В комнатке Кутырева стоял невообразимый шум. За столом, залитым красным вином, сидели охмелевшие гости в расстегнутых мундирах или просто в одних рубахах. Рядовой Терентьев, полулежа на полатях около еще не спавших ребятишек, играл на гармошке, а уставшие плясать солдаты, с обязательной поочередностью ухая, топая и выкрикивая, носились вприсядку по полу. Усталая, сбившаяся с ног хозяйка металась от чадившей жаркой плиты к забрызганному, замусоленному столу, поднося еду, прибирая грязные миски и успевая потчевать осовевших, довольных гостей и подливать им.
За здоровье Родзевича пили по нескольку раз. И каждый раз георгиевский кавалер Санька Елохин восторженно кричал «ура» и клялся, уверяя всех в своей исключительной и особенной любви к поручику.
— Скажи он мне… помирай вот тут… вот здеся, сей минутою, на этом месте… и помру… и… и… сдохну!! — совершенно опьянев, бормотал он, поочередно обращаясь к пьяным и не слушавшим его солдатам. Только Терентьев, отставив надоевшую ему гармонь, взял соленый хрустящий огурец и, надкусывая его, сказал:
— Поручик Небольсин тоже человек правильный. Не то чтобы вдарить или там матюгом, просто вредного слова не окажет.
Но Елохин не сдавался:
— Супротив Родзевича ему не устоять. Нету таких, как наш Викентьич. Ты на его личность взгляни: сам белый, а щеки румяные, опять же тонкого понятия… Завсегда чистый, ручки духовитым мылом моет, не то что другие. Со всеми добрый да ласковый, чего кто скажет, а он словно красная девушка зардеет. Ура! Нехай до енерала дослужится.
— Их брату, поляку, до енерала не дойти! Закон не позволяет… — авторитетно заявил Хоменко.

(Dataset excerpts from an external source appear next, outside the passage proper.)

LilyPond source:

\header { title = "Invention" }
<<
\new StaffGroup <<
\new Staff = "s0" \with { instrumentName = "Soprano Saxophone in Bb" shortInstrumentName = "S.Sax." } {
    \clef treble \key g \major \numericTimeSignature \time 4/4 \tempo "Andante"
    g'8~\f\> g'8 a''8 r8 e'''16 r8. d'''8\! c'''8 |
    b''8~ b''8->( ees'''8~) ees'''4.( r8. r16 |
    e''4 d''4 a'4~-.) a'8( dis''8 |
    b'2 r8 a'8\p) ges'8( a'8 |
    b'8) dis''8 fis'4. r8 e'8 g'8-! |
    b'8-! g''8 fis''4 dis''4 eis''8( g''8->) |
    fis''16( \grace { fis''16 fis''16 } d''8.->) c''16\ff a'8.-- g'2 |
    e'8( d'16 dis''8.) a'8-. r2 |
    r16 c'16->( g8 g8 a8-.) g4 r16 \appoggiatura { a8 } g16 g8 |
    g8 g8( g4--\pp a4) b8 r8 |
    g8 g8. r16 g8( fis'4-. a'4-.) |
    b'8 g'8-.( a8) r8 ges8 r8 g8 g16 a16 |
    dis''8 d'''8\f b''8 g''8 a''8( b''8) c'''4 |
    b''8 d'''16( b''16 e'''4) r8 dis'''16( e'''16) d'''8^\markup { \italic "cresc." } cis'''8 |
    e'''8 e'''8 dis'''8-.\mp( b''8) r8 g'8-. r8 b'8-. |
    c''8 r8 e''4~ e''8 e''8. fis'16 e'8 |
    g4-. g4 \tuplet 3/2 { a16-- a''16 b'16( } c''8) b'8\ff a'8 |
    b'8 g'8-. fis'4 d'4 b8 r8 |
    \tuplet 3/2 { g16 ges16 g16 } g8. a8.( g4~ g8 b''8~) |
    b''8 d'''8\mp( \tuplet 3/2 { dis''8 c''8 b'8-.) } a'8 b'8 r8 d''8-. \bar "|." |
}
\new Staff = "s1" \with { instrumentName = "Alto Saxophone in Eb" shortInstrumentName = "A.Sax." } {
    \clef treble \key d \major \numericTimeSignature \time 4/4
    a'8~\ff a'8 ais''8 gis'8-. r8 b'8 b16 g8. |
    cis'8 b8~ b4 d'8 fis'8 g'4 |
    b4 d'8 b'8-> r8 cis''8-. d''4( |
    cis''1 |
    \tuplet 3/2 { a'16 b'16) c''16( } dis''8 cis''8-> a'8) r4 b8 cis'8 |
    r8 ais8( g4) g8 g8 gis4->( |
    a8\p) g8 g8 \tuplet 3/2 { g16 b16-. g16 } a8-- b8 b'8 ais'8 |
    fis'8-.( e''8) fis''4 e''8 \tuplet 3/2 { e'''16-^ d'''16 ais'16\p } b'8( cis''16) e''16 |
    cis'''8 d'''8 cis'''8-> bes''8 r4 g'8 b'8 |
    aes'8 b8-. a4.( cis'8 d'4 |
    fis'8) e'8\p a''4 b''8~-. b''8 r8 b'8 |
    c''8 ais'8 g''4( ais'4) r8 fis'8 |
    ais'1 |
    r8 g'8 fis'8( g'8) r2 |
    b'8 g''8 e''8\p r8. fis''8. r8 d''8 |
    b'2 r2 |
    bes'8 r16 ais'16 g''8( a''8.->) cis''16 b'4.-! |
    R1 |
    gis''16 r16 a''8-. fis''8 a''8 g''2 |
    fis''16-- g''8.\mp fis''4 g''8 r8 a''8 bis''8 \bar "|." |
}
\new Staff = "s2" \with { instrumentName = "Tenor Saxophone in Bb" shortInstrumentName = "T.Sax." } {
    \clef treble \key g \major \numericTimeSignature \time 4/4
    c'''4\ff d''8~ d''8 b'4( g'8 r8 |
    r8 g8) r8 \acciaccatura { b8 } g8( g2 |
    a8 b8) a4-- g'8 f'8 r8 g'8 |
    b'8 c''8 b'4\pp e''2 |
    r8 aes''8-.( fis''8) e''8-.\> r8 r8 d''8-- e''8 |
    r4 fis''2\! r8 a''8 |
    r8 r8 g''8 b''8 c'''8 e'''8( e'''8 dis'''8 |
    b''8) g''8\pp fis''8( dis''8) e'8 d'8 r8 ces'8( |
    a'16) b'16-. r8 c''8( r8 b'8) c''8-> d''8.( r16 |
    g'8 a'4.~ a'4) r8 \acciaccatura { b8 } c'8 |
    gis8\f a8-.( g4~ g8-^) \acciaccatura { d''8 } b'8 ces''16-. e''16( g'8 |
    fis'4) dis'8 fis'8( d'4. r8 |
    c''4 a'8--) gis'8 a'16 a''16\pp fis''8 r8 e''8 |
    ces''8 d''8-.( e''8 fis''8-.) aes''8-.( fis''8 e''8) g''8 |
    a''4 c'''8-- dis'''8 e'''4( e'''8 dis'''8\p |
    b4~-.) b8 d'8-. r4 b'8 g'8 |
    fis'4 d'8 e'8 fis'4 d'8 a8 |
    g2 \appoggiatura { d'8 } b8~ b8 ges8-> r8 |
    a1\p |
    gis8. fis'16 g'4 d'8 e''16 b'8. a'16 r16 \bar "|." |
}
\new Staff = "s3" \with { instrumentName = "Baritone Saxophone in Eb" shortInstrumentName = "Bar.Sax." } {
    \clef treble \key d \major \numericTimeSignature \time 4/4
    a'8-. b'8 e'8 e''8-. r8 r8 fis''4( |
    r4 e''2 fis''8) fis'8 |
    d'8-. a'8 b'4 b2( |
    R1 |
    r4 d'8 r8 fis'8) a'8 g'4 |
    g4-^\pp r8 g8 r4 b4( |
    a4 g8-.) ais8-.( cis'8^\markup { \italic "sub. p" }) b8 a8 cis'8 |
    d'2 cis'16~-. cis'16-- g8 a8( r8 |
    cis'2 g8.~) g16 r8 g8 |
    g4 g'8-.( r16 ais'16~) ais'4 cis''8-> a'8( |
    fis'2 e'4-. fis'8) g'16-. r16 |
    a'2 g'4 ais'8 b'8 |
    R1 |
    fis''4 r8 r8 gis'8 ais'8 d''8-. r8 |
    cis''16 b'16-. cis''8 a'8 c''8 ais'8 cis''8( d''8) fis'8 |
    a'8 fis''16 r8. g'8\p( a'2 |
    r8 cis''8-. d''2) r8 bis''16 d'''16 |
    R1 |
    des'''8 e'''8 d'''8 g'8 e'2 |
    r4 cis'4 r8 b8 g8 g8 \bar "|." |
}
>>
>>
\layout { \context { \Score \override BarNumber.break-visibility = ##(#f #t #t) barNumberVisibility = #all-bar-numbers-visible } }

— Это почему? — обиделся Елохин.
— Доверия нема. Али не помнишь? Как Бонапарт шел на Россию, супротив нас дрались. Вон про то и Шевчук знает, — набивая трубочку, сослался ефрейтор на своего соседа.
Шевчук молча кивнул головой.
Елохин опечалился:
— Неправильно это. Значит, выходит, всякое дерьмо, навроде Петушкова альбо капитана Синицы, могут до енерала дойти, а их благородие поручик Родзевич не могут? — Он раздумчиво и пьяно покачал головой и, озлившись, крикнул: — Неправильно это! Вот я, егорьевский кавалер Александра Ефимович Елохин, егерского, князя Кутузова полка, заявляю: неправильно это, а потому я хочу… — Он подумал и внезапно решил: — Я хочу пойти к мому дорогому командиру поручику Родзевичу в лазарет и об этом ему доложить.